A lot of people who try to climb this mountain make it this far but no farther. You can convince yourself that you’re on solid ground and nothing’s going to happen to you up to this point, but when you have nowhere to look but down, the game changes. I had the benefit of not being able to see very far, but it was as if the dancing flakes snapping into the distance and disappearing from view were pulling at me, reaching and trying to take me with them into the darkness.
I thought again about the spirits that I’d encountered in the mountains more than a year ago and the resonance they’d placed in my life, even though I still refused to believe that they existed. Maybe they’d left me, deserting me in the same manner in which I had deserted them.
There was a high ridge to the left that flattened and then sloped away, unlike the one on the right side that just fell off precipitously. If I fell, I was going to concentrate on falling to my left.
The snow was deeper on the downhill side, making it that much more treacherous, so I found myself listing to the ridge. I put a gloved hand along the edge, using it like a rail, and kept my vision sturdily planted ahead of me in hopes that my meandering boots wouldn’t lead me astray.
There were shadows ahead, indistinct and nebulous, writhing with the flying snow. I tried to concentrate on the shapes, but as soon as I looked, they would swirl away and dissolve in the dark air.
It was getting a little spooky so I did what I usually do when I got those feelings; I took off my one glove and slipped the. 45 from my holster. The long gun was fine, but I couldn’t see further than twenty feet and decided the sidearm would do for indiscriminate shooting. There wasn’t anyone else up here other than Raynaud Shade, so it wasn’t like I was going to hit anybody who was innocent.
There was no reason for it, but I stopped, hesitating on taking that next step almost as if I were standing in a minefield. My head was killing me, but I must’ve heard the faint click in my synapses. He was somewhere out there, and it was possible that he was seeing better than I was.
“Move.”
I threw myself to the left helped by an aberrant gust that seemed to propel me, and fell against the spine of the Knife’s Edge. I felt the air move along with the two rounds from the Armalite as they bored holes through the snowflakes like angry, hunting eyes. Both shots passed through the spot where I’d been standing only a second ago.

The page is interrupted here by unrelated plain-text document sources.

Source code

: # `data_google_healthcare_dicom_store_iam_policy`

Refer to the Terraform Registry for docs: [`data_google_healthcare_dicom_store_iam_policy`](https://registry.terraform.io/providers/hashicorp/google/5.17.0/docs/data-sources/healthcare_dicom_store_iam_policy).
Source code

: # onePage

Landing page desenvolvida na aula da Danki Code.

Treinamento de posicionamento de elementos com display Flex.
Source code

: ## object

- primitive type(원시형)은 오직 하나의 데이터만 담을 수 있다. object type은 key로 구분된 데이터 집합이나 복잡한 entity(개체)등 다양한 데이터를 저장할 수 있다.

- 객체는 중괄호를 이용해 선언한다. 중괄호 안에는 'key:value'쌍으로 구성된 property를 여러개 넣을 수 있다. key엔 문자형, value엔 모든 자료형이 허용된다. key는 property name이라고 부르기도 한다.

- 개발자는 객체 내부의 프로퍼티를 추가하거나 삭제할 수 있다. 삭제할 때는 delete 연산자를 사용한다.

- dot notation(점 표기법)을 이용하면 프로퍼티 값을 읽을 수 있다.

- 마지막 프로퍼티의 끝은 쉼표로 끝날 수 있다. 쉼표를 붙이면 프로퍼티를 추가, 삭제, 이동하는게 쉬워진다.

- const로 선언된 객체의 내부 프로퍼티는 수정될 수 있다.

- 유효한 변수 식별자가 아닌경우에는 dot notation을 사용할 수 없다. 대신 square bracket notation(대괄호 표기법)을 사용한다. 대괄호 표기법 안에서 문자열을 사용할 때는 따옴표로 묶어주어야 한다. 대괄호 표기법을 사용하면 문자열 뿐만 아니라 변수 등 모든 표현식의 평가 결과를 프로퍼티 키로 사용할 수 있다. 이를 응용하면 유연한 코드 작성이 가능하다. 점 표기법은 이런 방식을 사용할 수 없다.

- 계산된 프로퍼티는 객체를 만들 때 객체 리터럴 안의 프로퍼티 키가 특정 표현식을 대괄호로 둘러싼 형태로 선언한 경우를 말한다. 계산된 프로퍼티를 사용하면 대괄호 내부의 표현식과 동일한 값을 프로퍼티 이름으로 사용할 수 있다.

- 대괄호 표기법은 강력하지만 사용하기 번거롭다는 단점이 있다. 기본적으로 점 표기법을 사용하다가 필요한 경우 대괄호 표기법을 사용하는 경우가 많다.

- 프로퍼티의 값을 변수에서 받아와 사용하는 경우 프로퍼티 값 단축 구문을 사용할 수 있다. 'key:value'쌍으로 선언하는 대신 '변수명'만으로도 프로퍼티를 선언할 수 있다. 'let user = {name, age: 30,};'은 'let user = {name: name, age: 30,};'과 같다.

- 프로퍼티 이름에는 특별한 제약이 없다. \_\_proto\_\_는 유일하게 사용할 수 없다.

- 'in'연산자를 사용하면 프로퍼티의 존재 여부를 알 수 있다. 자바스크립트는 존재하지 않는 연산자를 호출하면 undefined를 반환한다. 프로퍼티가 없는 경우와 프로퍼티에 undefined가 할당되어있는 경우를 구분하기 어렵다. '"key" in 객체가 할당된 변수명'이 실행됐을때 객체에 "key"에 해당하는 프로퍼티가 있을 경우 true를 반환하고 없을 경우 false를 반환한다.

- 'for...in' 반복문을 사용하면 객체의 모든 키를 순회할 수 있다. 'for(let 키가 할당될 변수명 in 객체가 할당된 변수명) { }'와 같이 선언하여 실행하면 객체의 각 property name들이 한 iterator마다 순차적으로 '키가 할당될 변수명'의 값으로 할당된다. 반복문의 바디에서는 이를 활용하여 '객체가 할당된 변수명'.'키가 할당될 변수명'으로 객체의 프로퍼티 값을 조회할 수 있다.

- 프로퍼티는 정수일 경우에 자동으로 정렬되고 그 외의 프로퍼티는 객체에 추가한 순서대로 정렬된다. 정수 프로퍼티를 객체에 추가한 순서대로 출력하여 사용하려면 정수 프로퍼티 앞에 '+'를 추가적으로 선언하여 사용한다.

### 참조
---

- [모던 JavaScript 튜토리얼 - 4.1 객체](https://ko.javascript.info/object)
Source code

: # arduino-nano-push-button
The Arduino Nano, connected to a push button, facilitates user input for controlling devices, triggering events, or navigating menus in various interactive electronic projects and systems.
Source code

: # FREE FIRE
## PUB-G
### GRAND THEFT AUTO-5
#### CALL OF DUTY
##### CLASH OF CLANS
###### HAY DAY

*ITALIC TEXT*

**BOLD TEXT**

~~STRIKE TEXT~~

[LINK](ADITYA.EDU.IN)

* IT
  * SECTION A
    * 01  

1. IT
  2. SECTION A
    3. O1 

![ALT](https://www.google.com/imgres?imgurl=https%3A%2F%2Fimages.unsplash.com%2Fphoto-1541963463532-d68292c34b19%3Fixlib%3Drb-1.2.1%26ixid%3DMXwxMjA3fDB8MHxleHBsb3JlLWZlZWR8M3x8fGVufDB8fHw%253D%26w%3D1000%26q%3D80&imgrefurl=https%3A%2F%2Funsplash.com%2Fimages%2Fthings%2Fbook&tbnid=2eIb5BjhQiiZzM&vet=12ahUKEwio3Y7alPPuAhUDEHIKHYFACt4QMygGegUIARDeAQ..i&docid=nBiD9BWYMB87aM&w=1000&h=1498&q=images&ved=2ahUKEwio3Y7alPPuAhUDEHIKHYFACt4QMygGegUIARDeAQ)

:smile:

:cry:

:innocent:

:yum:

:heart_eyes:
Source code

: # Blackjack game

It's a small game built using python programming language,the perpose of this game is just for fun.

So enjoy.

Lying there in the snow, I tried to triangulate the fire at least enough to give me an idea of where he might be-with the visibility as limited as it was, he had to be close.
The Sharps was underneath me, but the Colt was pressed against my chest and I turned my head, looking at the slight ridge that broke up into another scree field. There were a few large boulders off to the break line west where I knew from experience there was another drop-off of a couple of thousand feet. I could make out secondary fracture lines in the snow just back from the edge, one in particular about four feet in width that ran from the crest. Climbing off the Knife’s Edge in that direction was a death trap of crevasse-ridden overhangs. One minute you would be walking, the next you’d have broken through and be falling close to a mile.